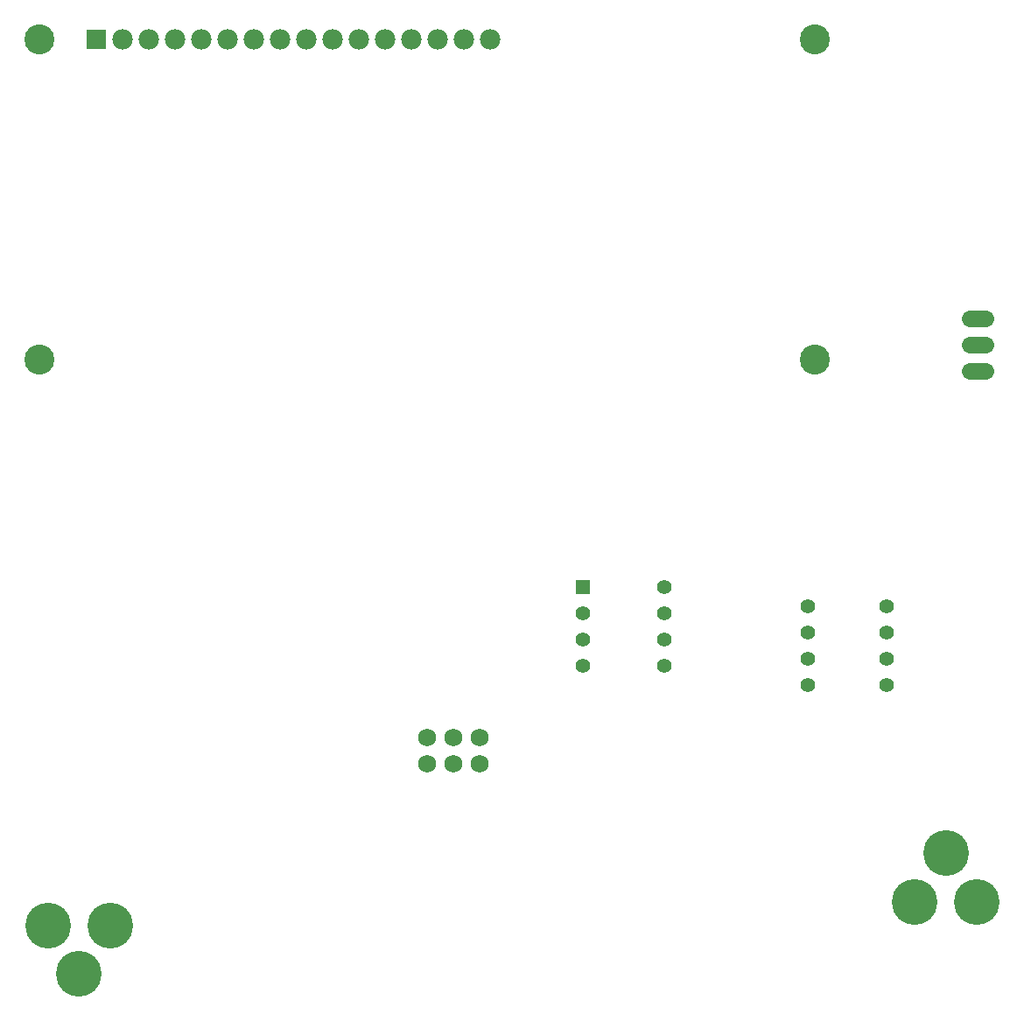
<source format=gbs>
G04 EAGLE Gerber RS-274X export*
G75*
%MOMM*%
%FSLAX34Y34*%
%LPD*%
%INSoldermask Bottom*%
%IPPOS*%
%AMOC8*
5,1,8,0,0,1.08239X$1,22.5*%
G01*
%ADD10C,1.422400*%
%ADD11C,1.727200*%
%ADD12C,4.419600*%
%ADD13R,1.981200X1.981200*%
%ADD14C,1.981200*%
%ADD15C,2.901600*%
%ADD16C,1.625600*%
%ADD17C,1.409600*%
%ADD18R,1.409600X1.409600*%


D10*
X774700Y419100D03*
X774700Y393700D03*
X850900Y393700D03*
X850900Y419100D03*
X774700Y368300D03*
X774700Y342900D03*
X850900Y368300D03*
X850900Y342900D03*
D11*
X431800Y266700D03*
X431800Y292100D03*
X406400Y292100D03*
X406400Y266700D03*
X457200Y266700D03*
X457200Y292100D03*
D12*
X878300Y132800D03*
X938300Y132800D03*
X908300Y179800D03*
X99900Y110200D03*
X39900Y110200D03*
X69900Y63200D03*
D13*
X86400Y967800D03*
D14*
X111800Y967800D03*
X137200Y967800D03*
X162600Y967800D03*
X188000Y967800D03*
X213400Y967800D03*
X238800Y967800D03*
X264200Y967800D03*
X289600Y967800D03*
X315000Y967800D03*
X340400Y967800D03*
X365800Y967800D03*
X391200Y967800D03*
X416600Y967800D03*
X442000Y967800D03*
X467400Y967800D03*
D15*
X31400Y967800D03*
X31400Y657800D03*
X781400Y967800D03*
X781400Y657800D03*
D16*
X931580Y697300D02*
X946820Y697300D01*
X946820Y671900D02*
X931580Y671900D01*
X931580Y646500D02*
X946820Y646500D01*
D17*
X556850Y387000D03*
X556850Y412400D03*
X556850Y361600D03*
D18*
X556850Y437800D03*
D17*
X635550Y361600D03*
X635550Y437800D03*
X635550Y387000D03*
X635550Y412400D03*
M02*

</source>
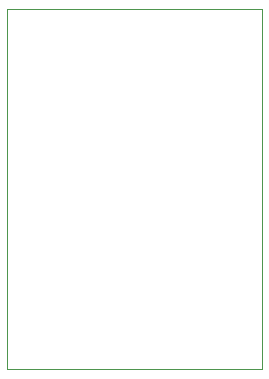
<source format=gbr>
G04 #@! TF.FileFunction,Profile,NP*
%FSLAX46Y46*%
G04 Gerber Fmt 4.6, Leading zero omitted, Abs format (unit mm)*
G04 Created by KiCad (PCBNEW 4.0.2-stable) date 29.09.2016 11:58:04*
%MOMM*%
G01*
G04 APERTURE LIST*
%ADD10C,0.100000*%
G04 APERTURE END LIST*
D10*
X138430000Y-130810000D02*
X138430000Y-100330000D01*
X160020000Y-130810000D02*
X138430000Y-130810000D01*
X160020000Y-100330000D02*
X160020000Y-130810000D01*
X138430000Y-100330000D02*
X160020000Y-100330000D01*
M02*

</source>
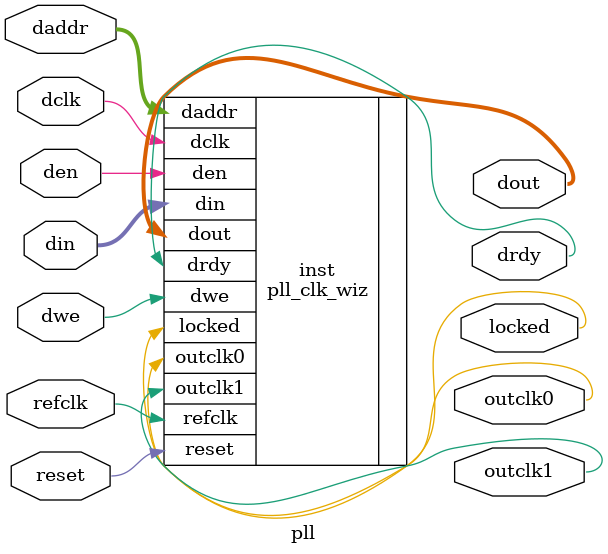
<source format=v>


`timescale 1ps/1ps

(* CORE_GENERATION_INFO = "pll,clk_wiz_v6_0_15_0_0,{component_name=pll,use_phase_alignment=false,use_min_o_jitter=false,use_max_i_jitter=false,use_dyn_phase_shift=false,use_inclk_switchover=false,use_dyn_reconfig=true,enable_axi=0,feedback_source=FDBK_AUTO,PRIMITIVE=PLL,num_out_clk=2,clkin1_period=20.000,clkin2_period=10.0,use_power_down=false,use_reset=true,use_locked=true,use_inclk_stopped=false,feedback_type=SINGLE,CLOCK_MGR_TYPE=NA,manual_override=false}" *)

module pll 
 (
  // Clock out ports
  output        outclk0,
  output        outclk1,
  // Dynamic reconfiguration ports
  input   [6:0] daddr,
  input         dclk,
  input         den,
  input  [15:0] din,
  output [15:0] dout,
  output        drdy,
  input         dwe,
  // Status and control signals
  input         reset,
  output        locked,
 // Clock in ports
  input         refclk
 );

  pll_clk_wiz inst
  (
  // Clock out ports  
  .outclk0(outclk0),
  .outclk1(outclk1),
  // Dynamic reconfiguration ports            
  .daddr(daddr),
  .dclk(dclk),
  .den(den),
  .din(din),
  .dout(dout),
  .drdy(drdy),
  .dwe(dwe),
  // Status and control signals               
  .reset(reset), 
  .locked(locked),
 // Clock in ports
  .refclk(refclk)
  );

endmodule

</source>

-------------------------

→ **WORK TO COMPLETE**:
Would you output the full listing exactly as it stands, minus the images?

→ **RESULT FOR THIS EXERCISE**:
<source format=gbs>
G04 EAGLE Gerber RS-274X export*
G75*
%MOMM*%
%FSLAX34Y34*%
%LPD*%
%INSoldermask Bottom*%
%IPPOS*%
%AMOC8*
5,1,8,0,0,1.08239X$1,22.5*%
G01*
%ADD10C,1.422400*%
%ADD11C,1.727200*%
%ADD12C,4.419600*%
%ADD13R,1.981200X1.981200*%
%ADD14C,1.981200*%
%ADD15C,2.901600*%
%ADD16C,1.625600*%
%ADD17C,1.409600*%
%ADD18R,1.409600X1.409600*%


D10*
X774700Y419100D03*
X774700Y393700D03*
X850900Y393700D03*
X850900Y419100D03*
X774700Y368300D03*
X774700Y342900D03*
X850900Y368300D03*
X850900Y342900D03*
D11*
X431800Y266700D03*
X431800Y292100D03*
X406400Y292100D03*
X406400Y266700D03*
X457200Y266700D03*
X457200Y292100D03*
D12*
X878300Y132800D03*
X938300Y132800D03*
X908300Y179800D03*
X99900Y110200D03*
X39900Y110200D03*
X69900Y63200D03*
D13*
X86400Y967800D03*
D14*
X111800Y967800D03*
X137200Y967800D03*
X162600Y967800D03*
X188000Y967800D03*
X213400Y967800D03*
X238800Y967800D03*
X264200Y967800D03*
X289600Y967800D03*
X315000Y967800D03*
X340400Y967800D03*
X365800Y967800D03*
X391200Y967800D03*
X416600Y967800D03*
X442000Y967800D03*
X467400Y967800D03*
D15*
X31400Y967800D03*
X31400Y657800D03*
X781400Y967800D03*
X781400Y657800D03*
D16*
X931580Y697300D02*
X946820Y697300D01*
X946820Y671900D02*
X931580Y671900D01*
X931580Y646500D02*
X946820Y646500D01*
D17*
X556850Y387000D03*
X556850Y412400D03*
X556850Y361600D03*
D18*
X556850Y437800D03*
D17*
X635550Y361600D03*
X635550Y437800D03*
X635550Y387000D03*
X635550Y412400D03*
M02*

</source>
<source format=gbr>
G04 #@! TF.FileFunction,Profile,NP*
%FSLAX46Y46*%
G04 Gerber Fmt 4.6, Leading zero omitted, Abs format (unit mm)*
G04 Created by KiCad (PCBNEW 4.0.2-stable) date 29.09.2016 11:58:04*
%MOMM*%
G01*
G04 APERTURE LIST*
%ADD10C,0.100000*%
G04 APERTURE END LIST*
D10*
X138430000Y-130810000D02*
X138430000Y-100330000D01*
X160020000Y-130810000D02*
X138430000Y-130810000D01*
X160020000Y-100330000D02*
X160020000Y-130810000D01*
X138430000Y-100330000D02*
X160020000Y-100330000D01*
M02*

</source>
<source format=v>


`timescale 1ps/1ps

(* CORE_GENERATION_INFO = "pll,clk_wiz_v6_0_15_0_0,{component_name=pll,use_phase_alignment=false,use_min_o_jitter=false,use_max_i_jitter=false,use_dyn_phase_shift=false,use_inclk_switchover=false,use_dyn_reconfig=true,enable_axi=0,feedback_source=FDBK_AUTO,PRIMITIVE=PLL,num_out_clk=2,clkin1_period=20.000,clkin2_period=10.0,use_power_down=false,use_reset=true,use_locked=true,use_inclk_stopped=false,feedback_type=SINGLE,CLOCK_MGR_TYPE=NA,manual_override=false}" *)

module pll 
 (
  // Clock out ports
  output        outclk0,
  output        outclk1,
  // Dynamic reconfiguration ports
  input   [6:0] daddr,
  input         dclk,
  input         den,
  input  [15:0] din,
  output [15:0] dout,
  output        drdy,
  input         dwe,
  // Status and control signals
  input         reset,
  output        locked,
 // Clock in ports
  input         refclk
 );

  pll_clk_wiz inst
  (
  // Clock out ports  
  .outclk0(outclk0),
  .outclk1(outclk1),
  // Dynamic reconfiguration ports            
  .daddr(daddr),
  .dclk(dclk),
  .den(den),
  .din(din),
  .dout(dout),
  .drdy(drdy),
  .dwe(dwe),
  // Status and control signals               
  .reset(reset), 
  .locked(locked),
 // Clock in ports
  .refclk(refclk)
  );

endmodule

</source>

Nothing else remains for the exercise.